──────── Data in this exercise ────────

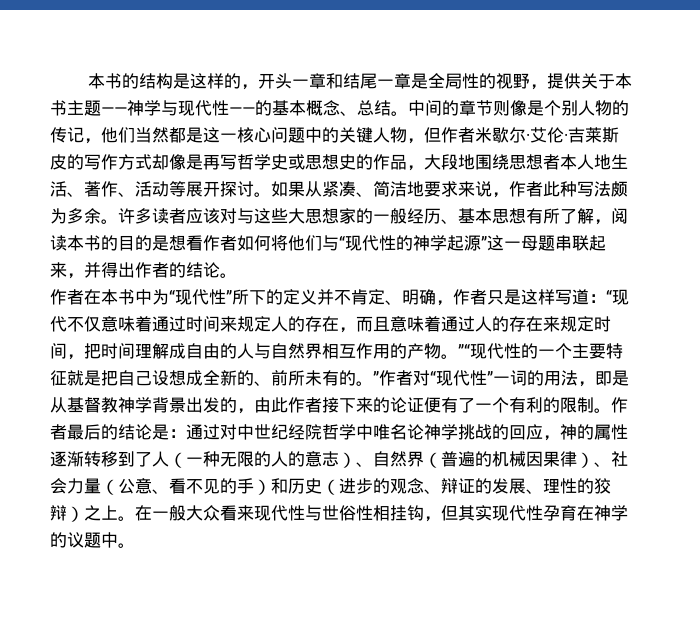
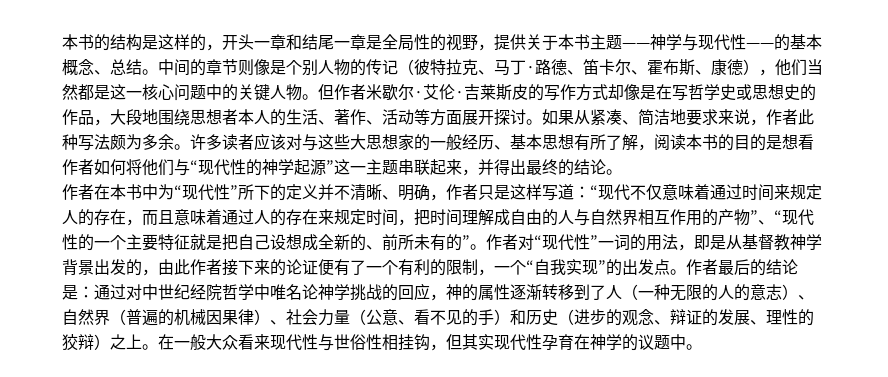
(84, 135) none -> [398,59,759,76] （彼特拉克、马丁·路德、笛卡尔、霍布斯、康德）
[407,138,424,144] ， -> [302,94,318,100] 。
[203,154,220,170] 再 -> [656,84,672,100] 在
[594,154,611,170] 地 -> [270,109,286,126] 的
(186, 189) none -> [430,109,462,126] 方面
[521,235,538,251] 母 -> [366,159,382,175] 主
[135,262,169,278] 作者 -> [526,159,558,175] 最终
[351,289,385,305] 肯定 -> [350,184,382,201] 清晰
[441,343,470,359] 。”“ -> [750,210,782,225] ”、“
[356,371,379,386] 。” -> [462,235,486,250] ”。
(594, 405) none -> [478,259,670,276] ，一个“自我实现”的出发点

────────

Action item — No line before the one with "[521,235,538,251] 母 -> [366,159,382,175] 主" belongs in the answer; copy that line and the rest of the records exactly.

Exercise answer —
[521,235,538,251] 母 -> [366,159,382,175] 主
[135,262,169,278] 作者 -> [526,159,558,175] 最终
[351,289,385,305] 肯定 -> [350,184,382,201] 清晰
[441,343,470,359] 。”“ -> [750,210,782,225] ”、“
[356,371,379,386] 。” -> [462,235,486,250] ”。
(594, 405) none -> [478,259,670,276] ，一个“自我实现”的出发点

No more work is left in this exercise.